> **Aim of the exercise**: Search the data for the string "Introduction" and extract every line where it appears.

> **The data**:
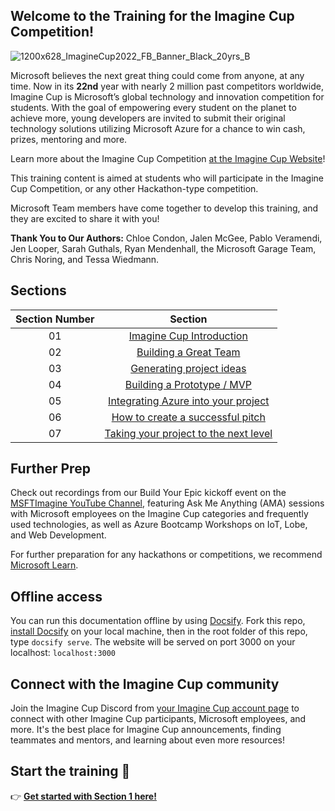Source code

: ## Welcome to the Training for the Imagine Cup Competition!

![1200x628_ImagineCup2022_FB_Banner_Black_20yrs_B](https://user-images.githubusercontent.com/21200448/193068973-19264c73-9c20-4cba-9944-537f4e413972.png)


Microsoft believes the next great thing could come from anyone, at any time. Now in its **22nd** year with nearly 2 million past competitors worldwide, Imagine Cup is Microsoft’s global technology and innovation competition for students. With the goal of empowering every student on the planet to achieve more, young developers are invited to submit their original technology solutions utilizing Microsoft Azure for a chance to win cash, prizes, mentoring and more. 

Learn more about the Imagine Cup Competition [at the Imagine Cup Website](https://imaginecup.microsoft.com/Events)!

This training content is aimed at students who will participate in the Imagine Cup Competition, or any other Hackathon-type competition.

Microsoft Team members have come together to develop this training, and they are excited to share it with you!

**Thank You to Our Authors:** Chloe Condon, Jalen McGee, Pablo Veramendi, Jen Looper, Sarah Guthals, Ryan Mendenhall, the Microsoft Garage Team, Chris Noring, and Tessa Wiedmann.

## Sections

| Section Number | Section |
| :----: | :----: | 
| 01 | [Imagine Cup Introduction]( /1-Imagine-Cup-Introduction/README.md) | 
| 02 | [Building a Great Team](/2-Building-a-Team/README.md) | 
| 03 | [Generating project ideas]( /3-Generating-Project-Ideas/README.md) | 
| 04 | [Building a Prototype / MVP]( /4-Building-A-Prototype/README.md) | 
| 05 | [Integrating Azure into your project]( /5-Integrating-Azure/README.md) |
| 06 | [How to create a successful pitch](/6-Successful-Pitch/README.md) | 
| 07 | [Taking your project to the next level]( /7-Next-Level/README.md) | 

## Further Prep

Check out recordings from our Build Your Epic kickoff event on the [MSFTImagine YouTube Channel](https://aka.ms/BuildYourEpic-Recordings), featuring Ask Me Anything (AMA) sessions with Microsoft employees on the Imagine Cup categories and frequently used technologies, as well as Azure Bootcamp Workshops on IoT, Lobe, and Web Development.

For further preparation for any hackathons or competitions, we recommend [Microsoft Learn](https://docs.microsoft.com/learn/roles/student).

## Offline access

You can run this documentation offline by using [Docsify](https://docsify.js.org/#/). Fork this repo, [install Docsify](https://docsify.js.org/#/quickstart) on your local machine,  then in the root folder of this repo, type `docsify serve`. The website will be served on port 3000 on your localhost: `localhost:3000`

## Connect with the Imagine Cup community
Join the Imagine Cup Discord  from [your Imagine Cup account page](https://imaginecup.microsoft.com/account) to connect with other Imagine Cup participants, Microsoft employees, and more. It's the best place for Imagine Cup announcements, finding teammates and mentors, and learning about even more resources!

## Start the training 🥳
👉  [**Get started with Section 1 here!**](/1-Imagine-Cup-Introduction/README.md)
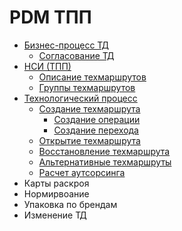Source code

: # PDM ТПП

* [Бизнес-процесс ТД](soglasovanie-td/)
  * [Согласование ТД](soglasovanie-td/soglasovanie-td.md)
* [НСИ (ТПП)](nsi-tpp/)
  * [Описание техмаршрутов](nsi-tpp/opisanie-tekhmarshrutov.md)
  * [Группы техмаршрутов](nsi-tpp/gruppy-tekhprocessov.md)
* [Технологический процесс](tekhnologicheskaya-podgotovka-proizvodstva/)
  * [Создание техмаршрута](tekhnologicheskaya-podgotovka-proizvodstva/sozdanie-tekhprocessa/)
    * [Создание операции](tekhnologicheskaya-podgotovka-proizvodstva/sozdanie-tekhprocessa/sozdanie-operacii.md)
    * [Создание перехода](tekhnologicheskaya-podgotovka-proizvodstva/sozdanie-tekhprocessa/sozdanie-perekhoda.md)
  * [Открытие техмаршрута](tekhnologicheskaya-podgotovka-proizvodstva/otkrytie-tekhprocessa.md)
  * [Восстановление техмаршрута](tekhnologicheskaya-podgotovka-proizvodstva/sozdanie-tp.md)
  * [Альтернативные техмаршруты](tekhnologicheskaya-podgotovka-proizvodstva/sozdanie-tekhprocessa/alternativnye-tp.md)
  * [Расчет аутсорсинга](tekhnologicheskaya-podgotovka-proizvodstva/sozdanie-tekhprocessa/tekhprocess-na-autsorsing.md)
* Карты раскроя
* Нормирвоание
* Упаковка по брендам
* Изменение ТД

> **Reply**:
| 01 | [Imagine Cup Introduction]( /1-Imagine-Cup-Introduction/README.md) | 
👉  [**Get started with Section 1 here!**](/1-Imagine-Cup-Introduction/README.md)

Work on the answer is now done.